20080617

starbucks iced tea

starbucks has plenty of problems, and it's trendy to piss on the trendy green giant, but since they threw that economics-ignorant "fair trade" coffee on the back burner, i don't have overriding complaints. starbucks management has also backed me in my endless fight with cops over late night WiFi'ng, telling one complaining cop (who called them the next day pursuing a "loitering" charge or whatever his dumb ass could concoct) that as a paying WiFi customer i was welcome to use their parking lot anytime; the signal's always on.

anyway... i write this post to praise something starbucks gets right when many others fail: iced tea.

they call it shaken iced tea, and it usually is shaken (nice and bubbly on the top), but the great part from my experience is that it's never rotten. they pour dangerously hot water over tea bags at concentrated strength, keep it at room temperature (no more than 12 hours), and dilute it at delivery time. as i've written before (linked above), it's the brewing temperature that drives the nasties chain. some claim immediate refrigeration and crazy clean sanitation's the thing, but i disagree. IMO, and starbucks's record appears to bear it out, zapping with heat the inevitable bacteria and fungi in tea takes care of it well enough, especially if you're brewing in the storage container. according to the starbucks lady i interviewed (also a tea freak), the official crime syndicate limits restaurant room temp tea storage to 12 hours, but i've routinely done two days and more when brewing properly.

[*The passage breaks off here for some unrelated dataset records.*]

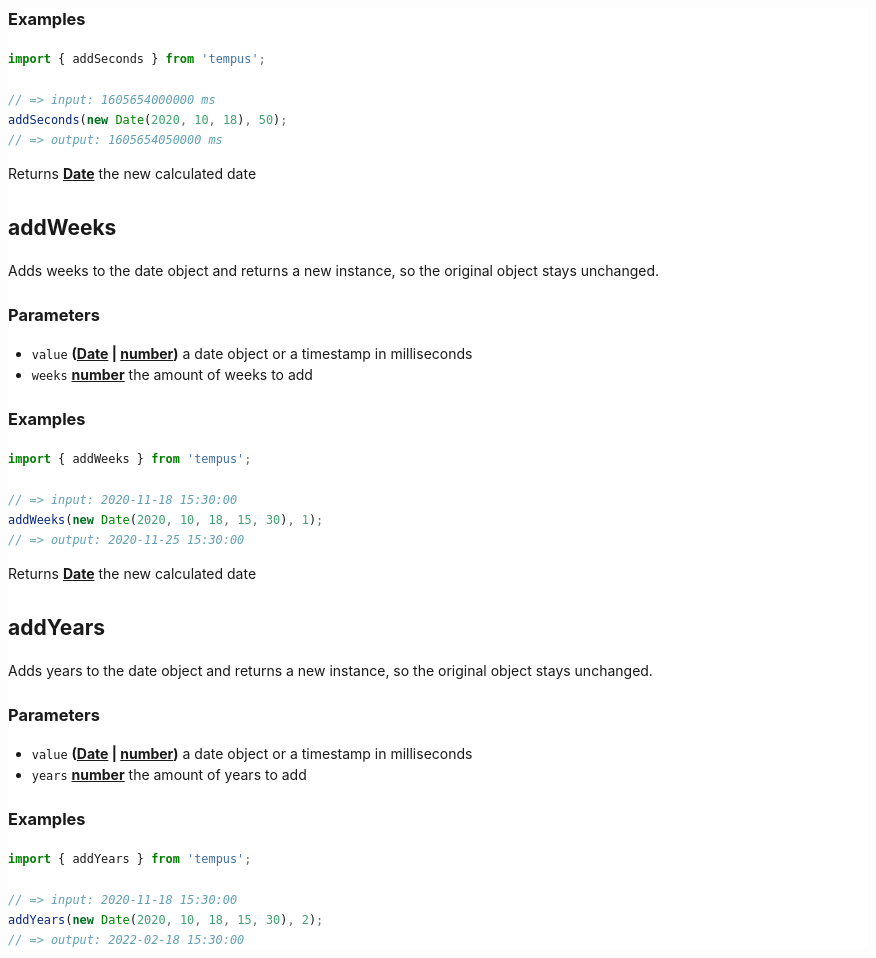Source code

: ### Examples

```javascript
import { addSeconds } from 'tempus';

// => input: 1605654000000 ms
addSeconds(new Date(2020, 10, 18), 50);
// => output: 1605654050000 ms
```

Returns **[Date][206]** the new calculated date

## addWeeks

Adds weeks to the date object and returns a new instance, so
the original object stays unchanged.

### Parameters

-   `value` **([Date][206] \| [number][207])** a date object or a timestamp in milliseconds
-   `weeks` **[number][207]** the amount of weeks to add

### Examples

```javascript
import { addWeeks } from 'tempus';

// => input: 2020-11-18 15:30:00
addWeeks(new Date(2020, 10, 18, 15, 30), 1);
// => output: 2020-11-25 15:30:00
```

Returns **[Date][206]** the new calculated date

## addYears

Adds years to the date object and returns a new instance, so
the original object stays unchanged.

### Parameters

-   `value` **([Date][206] \| [number][207])** a date object or a timestamp in milliseconds
-   `years` **[number][207]** the amount of years to add

### Examples

```javascript
import { addYears } from 'tempus';

// => input: 2020-11-18 15:30:00
addYears(new Date(2020, 10, 18, 15, 30), 2);
// => output: 2022-02-18 15:30:00
```


[1]: #adddays
[2]: #parameters
[3]: #examples
[4]: #addhours
[5]: #parameters-1
[6]: #examples-1
[7]: #addmilliseconds
[8]: #parameters-2
[9]: #examples-2
[10]: #addminutes
[11]: #parameters-3
[12]: #examples-3
[13]: #addmonths
[14]: #parameters-4
[15]: #examples-4
[16]: #addquarters
[17]: #parameters-5
[18]: #examples-5
[19]: #addseconds
[20]: #parameters-6
[21]: #examples-6
[22]: #addweeks
[23]: #parameters-7
[24]: #examples-7
[25]: #addyears
[26]: #parameters-8
[27]: #examples-8
[28]: #differenceindays
[29]: #parameters-9
[30]: #examples-9
[31]: #differenceinhours
[32]: #parameters-10
[33]: #examples-10
[34]: #differenceinmilliseconds
[35]: #parameters-11
[36]: #examples-11
[37]: #differenceinminutes
[38]: #parameters-12
[39]: #examples-12
[40]: #differenceinmonths
[41]: #parameters-13
[42]: #examples-13
[43]: #differenceinquarters
[44]: #parameters-14
[45]: #examples-14
[46]: #differenceinseconds
[47]: #parameters-15
[48]: #examples-15
[49]: #differenceinweeks
[50]: #parameters-16
[51]: #examples-16
[52]: #differenceinyears
[53]: #parameters-17
[54]: #examples-17
[55]: #getdayofyear
[56]: #parameters-18
[57]: #examples-18
[58]: #getquarterofyear
[59]: #parameters-19
[60]: #examples-19
[61]: #getweekofyear
[62]: #parameters-20
[63]: #examples-20
[64]: #interval
[65]: #properties
[66]: #isafter
[67]: #parameters-21
[68]: #examples-21
[69]: #isbefore
[70]: #parameters-22
[71]: #examples-22
[72]: #isbetween
[73]: #parameters-23
[74]: #examples-23
[75]: #iscurrentday
[76]: #parameters-24
[77]: #examples-24
[78]: #iscurrenthour
[79]: #parameters-25
[80]: #examples-25
[81]: #iscurrentminute
[82]: #parameters-26
[83]: #examples-26
[84]: #iscurrentmonth
[85]: #parameters-27
[86]: #examples-27
[87]: #iscurrentquarter
[88]: #parameters-28
[89]: #examples-28
[90]: #iscurrentsecond
[91]: #parameters-29
[92]: #examples-29
[93]: #iscurrentweek
[94]: #parameters-30
[95]: #examples-30
[96]: #iscurrentweekday
[97]: #parameters-31
[98]: #examples-31
[99]: #iscurrentyear
[100]: #parameters-32
[101]: #examples-32
[102]: #isdate
[103]: #parameters-33
[104]: #isequal
[105]: #parameters-34
[106]: #examples-33
[107]: #isfriday
[108]: #parameters-35
[109]: #examples-34
[110]: #isfuture
[111]: #parameters-36
[112]: #examples-35
[113]: #isleapyear
[114]: #parameters-37
[115]: #examples-36
[116]: #ismonday
[117]: #parameters-38
[118]: #examples-37
[119]: #ispast
[120]: #parameters-39
[121]: #examples-38
[122]: #issameday
[123]: #parameters-40
[124]: #examples-39
[125]: #issamehour
[126]: #parameters-41
[127]: #examples-40
[128]: #issameminute
[129]: #parameters-42
[130]: #examples-41
[131]: #issamemonth
[132]: #parameters-43
[133]: #examples-42
[134]: #issamequarter
[135]: #parameters-44
[136]: #examples-43
[137]: #issamesecond
[138]: #parameters-45
[139]: #examples-44
[140]: #issameweek
[141]: #parameters-46
[142]: #examples-45
[143]: #issameweekday
[144]: #parameters-47
[145]: #examples-46
[146]: #issameyear
[147]: #parameters-48
[148]: #examples-47
[149]: #issaturday
[150]: #parameters-49
[151]: #examples-48
[152]: #issunday
[153]: #parameters-50
[154]: #examples-49
[155]: #isthursday
[156]: #parameters-51
[157]: #examples-50
[158]: #istomorrow
[159]: #parameters-52
[160]: #examples-51
[161]: #istuesday
[162]: #parameters-53
[163]: #examples-52
[164]: #iswednesday
[165]: #parameters-54
[166]: #examples-53
[167]: #isyesterday
[168]: #parameters-55
[169]: #examples-54
[170]: #max
[171]: #parameters-56
[172]: #examples-55
[173]: #min
[174]: #parameters-57
[175]: #examples-56
[176]: #subtractdays
[177]: #parameters-58
[178]: #examples-57
[179]: #subtracthours
[180]: #parameters-59
[181]: #examples-58
[182]: #subtractmilliseconds
[183]: #parameters-60
[184]: #examples-59
[185]: #subtractminutes
[186]: #parameters-61
[187]: #examples-60
[188]: #subtractmonths
[189]: #parameters-62
[190]: #examples-61
[191]: #subtractquarters
[192]: #parameters-63
[193]: #examples-62
[194]: #subtractseconds
[195]: #parameters-64
[196]: #examples-63
[197]: #subtractweeks
[198]: #parameters-65
[199]: #examples-64
[200]: #subtractyears
[201]: #parameters-66
[202]: #examples-65
[203]: #todate
[204]: #parameters-67
[205]: #examples-66
[206]: https://developer.mozilla.org/docs/Web/JavaScript/Reference/Global_Objects/Date
[207]: https://developer.mozilla.org/docs/Web/JavaScript/Reference/Global_Objects/Number
[208]: https://developer.mozilla.org/docs/Web/JavaScript/Reference/Global_Objects/Object
[209]: https://developer.mozilla.org/docs/Web/JavaScript/Reference/Global_Objects/Boolean
[210]: #interval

so if you, like me, are sick of rotten restaurant tea, drop by starbucks and see what sort of large iced tea you get for just over two bucks. as i recall, standard sweetener (simple syrup) for a large ("venti") is 6 pumps, so i usually order none or a 1-pump. if you want to try mine say, "venti black iced tea, 1-pump". refills are cheap or free, depending on if you register a starbucks card.

BTW, starbucks has quietly — in some locations noisily — become the largest ambassador of real jazz in the goonited states. they play some damned good, off the wall, stuff. decades ago i said that my ideal radio station would go from one crazy extreme to another, all over the place, with some room for pop music and whatever. starbucks routinely does this, albeit in block form. little too much repetition now and then (e.g., they were pushing sinatra last month), but mostly they are playing things i'm shocked the "partners" tolerate — hours and hours of chunky, sometimes outside, acoustic combo jazz from the old school heavies.